A major foundation for an overlap of high reliability management of both safety and security is the common need in both missions to identify and minimize error. Managerial reliability is founded on the management of error—including the errors of misperception, misidentification, and misunderstanding. The constant search for these forms of representational error, the continual questioning of assumptions, and accepting the possibility of surprise are underlying strategic and cultural features of high reliability management for safety. They are useful in warding off complacency and hubris, states of mind that could undermine the flexibility and imagination useful in foreseeing and preparing for terror attacks. The pattern recognition skills of reliability professionals are likewise useful for identifying quickly both unfolding system failures and progressing terrorist assaults.

The focus on precursor conditions and precursor indicators is also important to both missions. Learning to recognize potential precursors to terror attacks is already an important part of security management. Here again, the support given to reliability professionals in high reliability management is important. These individuals are often ones who look for and detect weak signals. In organizations with high reliability management, there is generally a receptivity to spokespersons for a neglected perspective. Terms such as “I find myself in uncharted territory” or “I’m not comfortable taking this action” are taken seriously, especially when those using them also have the ability to stop work or veto actions as part of their job authority.

Challenges in safety and security management integration. It will not be easy to bring both safety and security missions under a larger framework of high reliability management. This will require developing both a wider scope and longer time frame of anticipation and at the same time, a more distributed participation in error detection and precursor resilience. A higher resolution anticipation entails gathering a wider range of information and applying more imagination to the analysis of both external and internal threats over a range of scales, scope, and time.

Enlarged time horizons for anticipation and planning could uncover both slow motion safety and vulnerability issues, such as the design-based vulnerability described earlier, or even climate change, that are likely to grow over time. Enhanced anticipation will likely need to be matched by a wider range in the scale of reliability management to include recognizing inter-organizational and even international precursors of accidents or assaults and the ability to manage defenses and responses on these international scales.

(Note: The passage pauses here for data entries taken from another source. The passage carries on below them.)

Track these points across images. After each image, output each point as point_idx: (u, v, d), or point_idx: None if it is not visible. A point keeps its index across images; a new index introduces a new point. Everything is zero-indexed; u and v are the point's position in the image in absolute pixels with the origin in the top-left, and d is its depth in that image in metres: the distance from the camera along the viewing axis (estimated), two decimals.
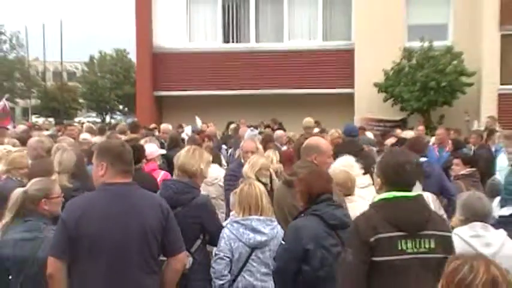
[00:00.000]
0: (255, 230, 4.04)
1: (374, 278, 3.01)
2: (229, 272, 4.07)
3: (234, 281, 4.07)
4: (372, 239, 3.00)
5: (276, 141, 8.59)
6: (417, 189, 4.66)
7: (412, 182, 3.18)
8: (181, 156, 4.46)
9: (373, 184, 4.42)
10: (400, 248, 3.00)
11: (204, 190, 5.78)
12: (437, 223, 3.13)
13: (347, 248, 3.14)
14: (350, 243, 3.15)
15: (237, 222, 4.13)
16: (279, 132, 9.68)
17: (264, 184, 4.77)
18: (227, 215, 5.34)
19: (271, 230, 4.07)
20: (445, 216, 4.72)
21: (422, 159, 6.01)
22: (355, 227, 3.16)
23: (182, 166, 4.40)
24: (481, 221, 3.88)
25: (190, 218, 4.01)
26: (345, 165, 4.94)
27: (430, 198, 4.66)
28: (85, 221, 3.14)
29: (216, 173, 6.47)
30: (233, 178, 5.72)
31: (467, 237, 3.82)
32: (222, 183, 6.32)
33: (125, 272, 3.16)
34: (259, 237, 4.02)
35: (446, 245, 3.08)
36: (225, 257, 4.06)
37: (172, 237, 3.33)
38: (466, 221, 3.91)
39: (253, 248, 4.05)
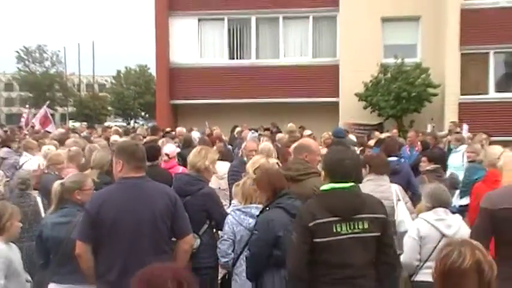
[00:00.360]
0: (253, 217, 4.00)
1: (317, 255, 3.07)
2: (232, 251, 4.05)
3: (237, 259, 4.05)
4: (311, 224, 3.04)
5: (277, 142, 8.61)
6: (385, 182, 4.73)
7: (350, 174, 3.19)
8: (191, 154, 4.51)
9: None
10: (335, 230, 3.05)
11: (215, 183, 5.83)
12: (372, 207, 3.16)
13: (293, 231, 3.20)
14: (295, 227, 3.21)
15: (239, 210, 4.12)
16: (280, 135, 9.68)
17: None
18: (230, 204, 5.35)
19: None
20: (409, 204, 4.74)
21: (393, 158, 6.03)
22: (299, 214, 3.23)
23: (191, 163, 4.45)
24: (443, 208, 3.93)
25: (196, 206, 4.01)
26: None
27: (397, 189, 4.70)
28: (104, 210, 3.16)
29: (226, 169, 6.46)
30: (236, 173, 5.71)
31: (432, 221, 3.87)
32: None
33: (138, 253, 3.14)
34: (251, 222, 3.98)
35: (380, 225, 3.12)
36: (228, 239, 4.05)
37: (180, 222, 3.32)
38: (432, 207, 3.95)
39: (253, 231, 3.99)
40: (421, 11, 15.65)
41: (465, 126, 11.75)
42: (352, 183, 3.20)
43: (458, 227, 3.83)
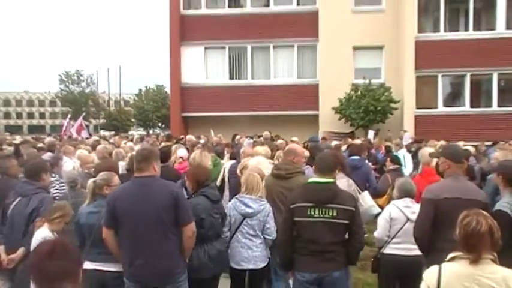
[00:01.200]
0: (246, 205, 3.96)
1: (296, 230, 3.35)
2: (229, 230, 4.00)
3: (231, 237, 4.01)
4: (292, 206, 3.32)
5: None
6: (348, 178, 4.68)
7: (326, 169, 3.37)
8: (196, 157, 4.53)
9: None
10: (309, 213, 3.26)
11: None
12: (343, 200, 3.28)
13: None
14: (284, 209, 3.48)
15: (237, 198, 4.08)
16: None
17: None
18: (230, 195, 5.29)
19: (258, 206, 3.97)
20: (354, 193, 4.66)
21: (356, 157, 6.00)
22: (288, 200, 3.49)
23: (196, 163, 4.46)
24: (410, 197, 4.04)
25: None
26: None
27: (351, 181, 4.76)
28: (119, 203, 3.18)
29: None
30: (233, 171, 5.69)
31: (401, 207, 3.98)
32: None
33: (146, 236, 3.13)
34: (248, 210, 3.95)
35: (347, 215, 3.25)
36: (227, 220, 4.02)
37: (182, 212, 3.21)
38: (400, 197, 4.06)
39: (244, 216, 3.96)
40: (384, 41, 15.75)
41: (407, 135, 11.68)
42: (328, 179, 3.32)
43: None
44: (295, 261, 3.36)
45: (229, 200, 4.48)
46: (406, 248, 3.79)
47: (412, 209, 3.90)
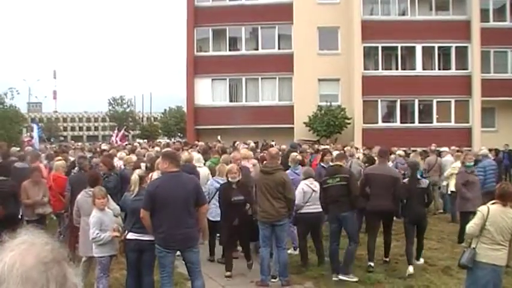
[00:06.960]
0: (218, 183, 4.75)
1: (324, 193, 4.43)
2: (208, 197, 4.56)
3: (209, 202, 4.51)
4: (322, 180, 4.50)
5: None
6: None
7: (336, 158, 4.67)
8: (184, 155, 5.14)
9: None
10: (328, 182, 4.39)
11: None
12: (343, 172, 4.39)
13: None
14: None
15: (212, 179, 4.93)
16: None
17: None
18: None
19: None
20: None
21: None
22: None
23: (187, 161, 5.03)
24: (312, 178, 4.91)
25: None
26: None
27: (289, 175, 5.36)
28: (159, 190, 3.20)
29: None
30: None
31: (308, 184, 4.79)
32: None
33: (178, 215, 3.18)
34: (218, 185, 4.72)
35: (346, 179, 4.33)
36: (206, 192, 4.48)
37: (200, 197, 3.34)
38: (305, 178, 4.88)
39: (216, 189, 4.66)
40: (340, 75, 16.00)
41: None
42: (337, 163, 4.51)
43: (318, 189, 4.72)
44: (328, 208, 4.37)
45: None
46: (314, 207, 4.61)
47: (314, 184, 4.70)
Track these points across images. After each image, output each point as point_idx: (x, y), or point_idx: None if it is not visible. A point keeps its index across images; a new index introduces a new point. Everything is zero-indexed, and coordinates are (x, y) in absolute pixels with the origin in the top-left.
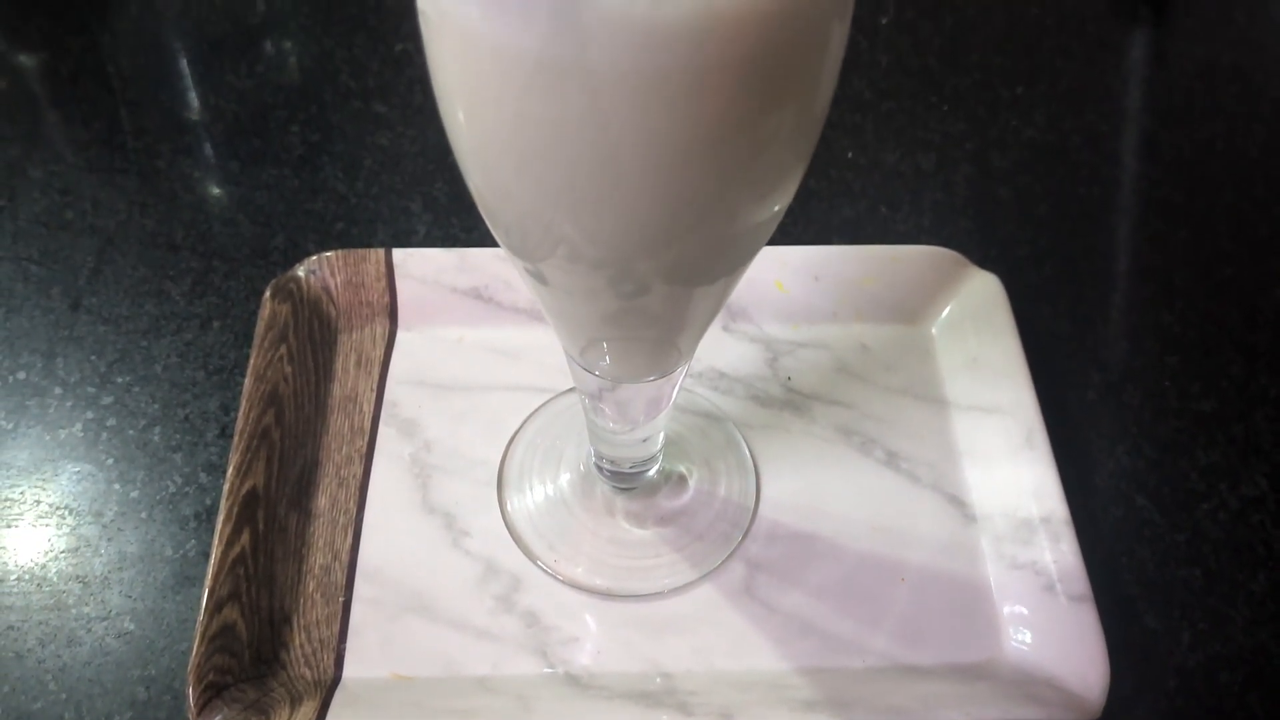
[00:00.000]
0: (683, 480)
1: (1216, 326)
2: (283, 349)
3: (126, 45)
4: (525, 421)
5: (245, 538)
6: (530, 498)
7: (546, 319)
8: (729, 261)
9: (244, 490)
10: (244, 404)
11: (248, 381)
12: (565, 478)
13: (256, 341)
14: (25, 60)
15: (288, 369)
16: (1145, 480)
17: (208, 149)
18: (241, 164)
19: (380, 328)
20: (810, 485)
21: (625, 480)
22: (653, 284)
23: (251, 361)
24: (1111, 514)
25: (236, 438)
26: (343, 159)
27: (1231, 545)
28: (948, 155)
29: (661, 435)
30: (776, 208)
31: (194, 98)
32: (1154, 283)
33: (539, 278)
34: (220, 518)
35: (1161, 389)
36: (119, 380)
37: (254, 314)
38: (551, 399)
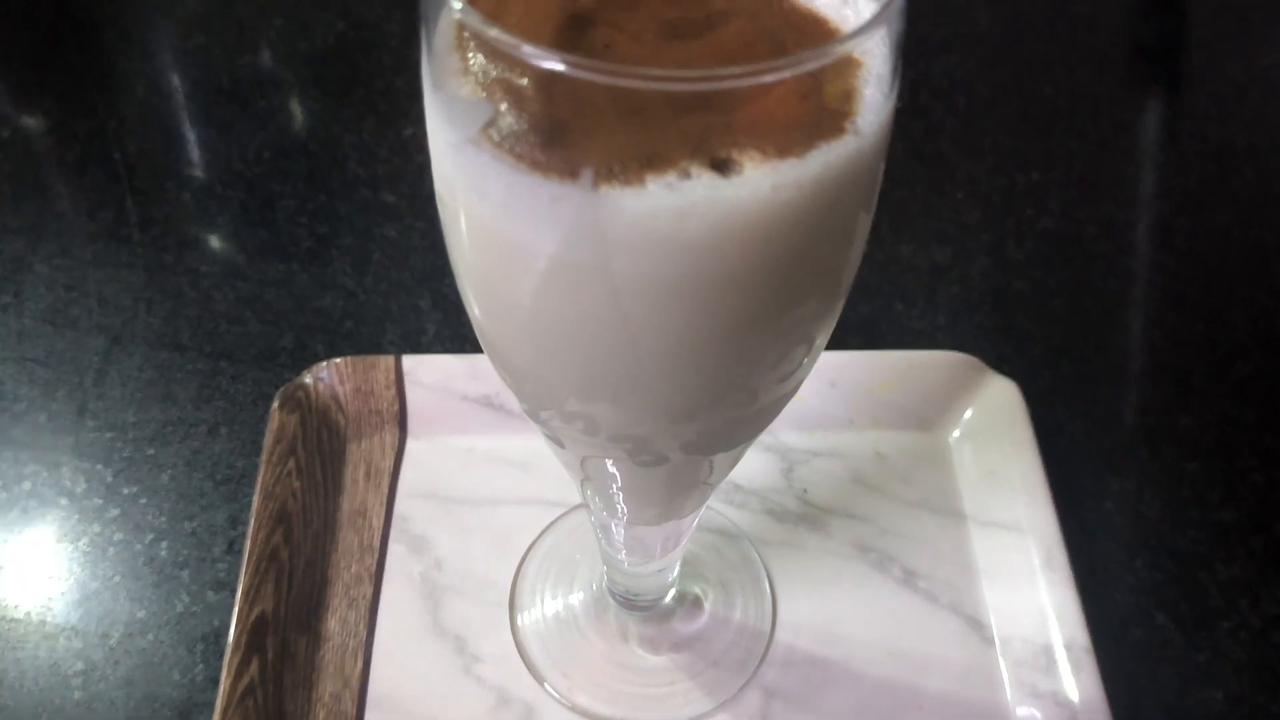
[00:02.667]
0: (698, 603)
1: (1235, 429)
2: (291, 463)
3: (133, 130)
4: (537, 539)
5: (254, 667)
6: (542, 621)
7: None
8: (749, 430)
9: (253, 617)
10: (252, 524)
11: (256, 499)
12: (578, 598)
13: (265, 455)
14: (32, 144)
15: (296, 484)
16: (1165, 595)
17: (215, 242)
18: (249, 257)
19: (390, 437)
20: (826, 606)
21: (639, 607)
22: (672, 454)
23: (260, 477)
24: (1132, 632)
25: (245, 559)
26: (351, 252)
27: (1253, 667)
28: (963, 247)
29: (678, 565)
30: (797, 381)
31: (201, 185)
32: (1171, 382)
33: (555, 441)
34: (229, 647)
35: (1180, 498)
36: (125, 491)
37: (262, 419)
38: (563, 515)
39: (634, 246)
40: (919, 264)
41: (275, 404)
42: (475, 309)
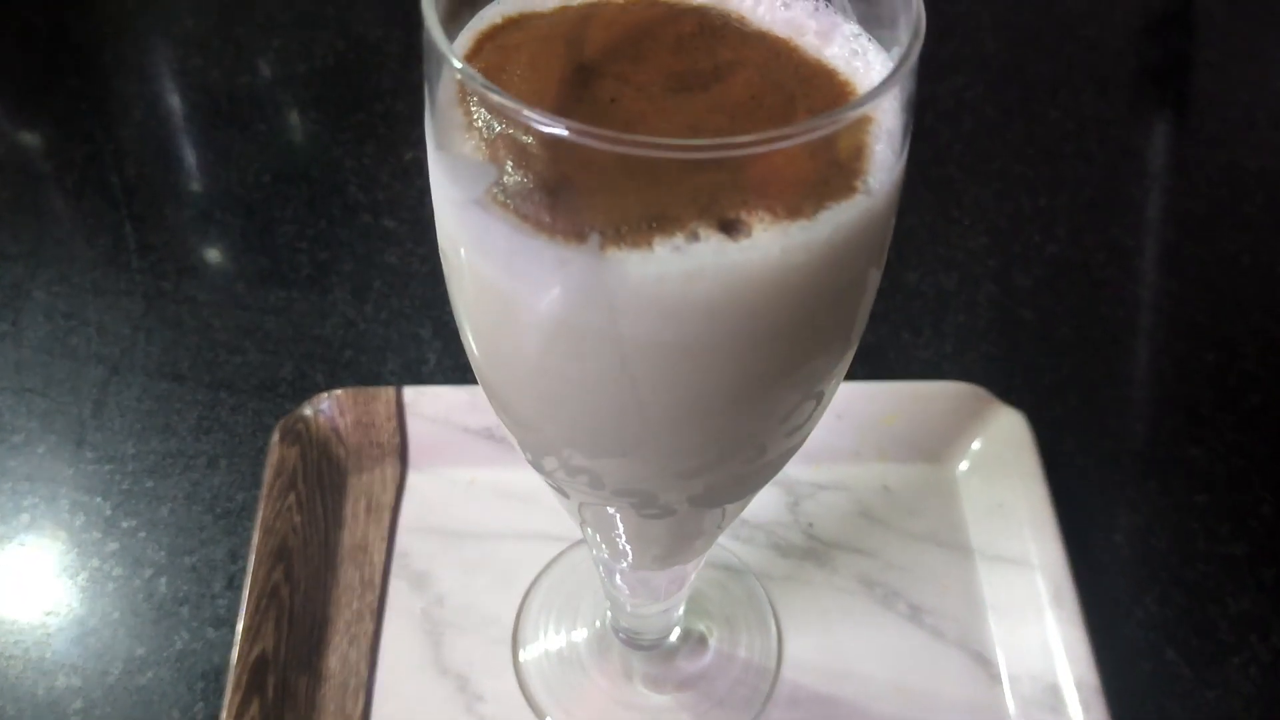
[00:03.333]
0: (703, 640)
1: (1245, 461)
2: (291, 497)
3: (131, 153)
4: (540, 575)
5: (255, 708)
6: (545, 658)
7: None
8: (757, 482)
9: (253, 656)
10: (252, 561)
11: (256, 535)
12: (581, 635)
13: (265, 490)
14: (29, 168)
15: (297, 518)
16: (1175, 631)
17: (214, 268)
18: (248, 285)
19: (390, 469)
20: (833, 643)
21: (643, 645)
22: (679, 507)
23: (260, 513)
24: (1141, 668)
25: (245, 596)
26: (351, 279)
27: (1263, 702)
28: (970, 273)
29: (683, 605)
30: (805, 433)
31: (200, 210)
32: (1180, 413)
33: (559, 491)
34: (229, 687)
35: (1190, 530)
36: (124, 525)
37: (261, 451)
38: (566, 550)
39: (641, 310)
40: (925, 291)
41: (275, 436)
42: (478, 357)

Teams also can be important to enlarging the range of organizational resilience in the face of failure or attack. In many cases, reliability professionals in teams function effectively as first responders after failure or attack, bringing their experience and effectiveness at pattern recognition quickly to bear in guiding action to limit damage or speed recovery. The role of U.S. air traffic controllers in clearing the skies of all aircraft quickly after the onset of the 9/11 terror attacks is a good example of this emergency response role at the service of both safety and security. Organizations can train and support their reliability professionals to use their skills as a means to improve both the anticipation of vulnerability and the capacity for resilience to back-up reliability in the promotion of both safety and security.

9.4 Conclusion

It is possible, based on the argument above, that applying an overlapping high reliability management framework to both safety and security missions cannot only enhance both but will also actually protect against their undermining one another. The error sensitivity at the foundation of high reliability management can also apply to the identification of and reaction to leading precursor indicators of one mission undermining the other. It is important to think carefully about this enhanced reliability and how it might be lost to both safety and security objectives if these objectives were to be treated as separate processes and managed in separate management domains alone.